● Directions
Summarize the Capillary Technologies share price excerpt in two sentences.

● Document excerpt

Updated as of 1 December 2025


Capillary Technologies India share price today

Capillary Technologies India Ltd, recently listed on NSE and BSE under the symbol CAPILLARY, continues to trade with sharp swings in its first few days on the market.

As of 1 December 2025, Capillary Technologies India share price is hovering around ₹620–₹625, down roughly 3–4% intraday. Livemint’s profit-and-loss page shows the stock at about ₹621.25, a fall of 3.7% on the day, with data updated on 1 December 2025.

Key trading metrics as of today:

  • Market cap: roughly ₹5,000–5,100 crore
  • 52‑week range:₹570–₹799 – effectively the entire trading history since listing on 21 November 2025
  • P/E (TTM): around 350–390×
  • P/B: about 5.6–8×
  • Dividend yield:0% – this is a pure growth play at present

The numbers make one thing crystal clear: Capillary Technologies India is trading at a premium valuation by any conventional measure, well above the broader Indian IT / SaaS sector multiples.


Quick recap: IPO details and listing day performance

Capillary Technologies India, a Bengaluru‑based SaaS player focused on loyalty and customer engagement, came to the market with an ₹877.5 crore IPO comprising:

  • Fresh issue: ~₹345 crore
  • Offer for sale (OFS): ~₹532.5 crore
  • Price band:₹549–₹577
  • Lot size: 25 shares (minimum retail application ~₹14,425 at the upper band)

The issue saw very strong demand:

  • Overall subscription: about 53×
  • QIBs: ~57×
  • Non‑institutional investors: ~70×
  • Retail: ~16×
  • Employee quota: ~

On 21 November 2025, the listing was, at least initially, underwhelming:

  • NSE listing: ₹571.90 (0.9% below the issue price of ₹577)

● Exercise data
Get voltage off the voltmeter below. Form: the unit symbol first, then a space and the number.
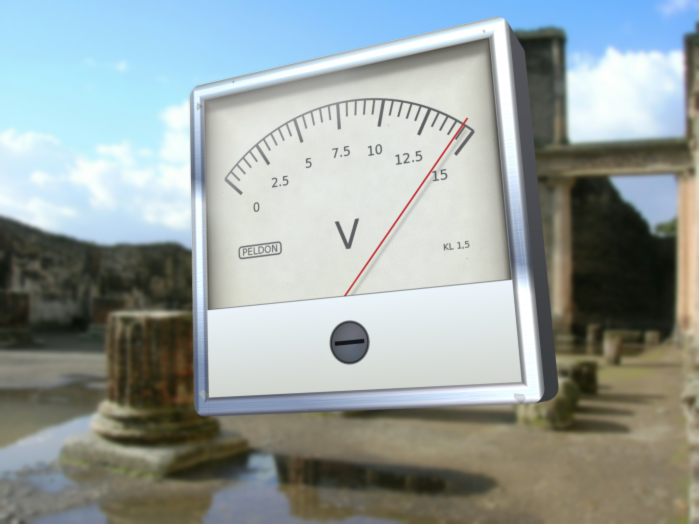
V 14.5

● Exercise answer
Capillary Technologies India, recently listed on NSE and BSE under the symbol CAPILLARY, was trading around ₹620–₹625 on 1 December 2025, down roughly 3–4% intraday, with a P/E of around 350–390× that puts it well above broader Indian IT/SaaS sector multiples. The Bengaluru-based SaaS company's ₹877.5 crore IPO, priced at ₹549–₹577, was subscribed about 53 times, yet its NSE listing on 21 November 2025 came at ₹571.90, 0.9% below the issue price.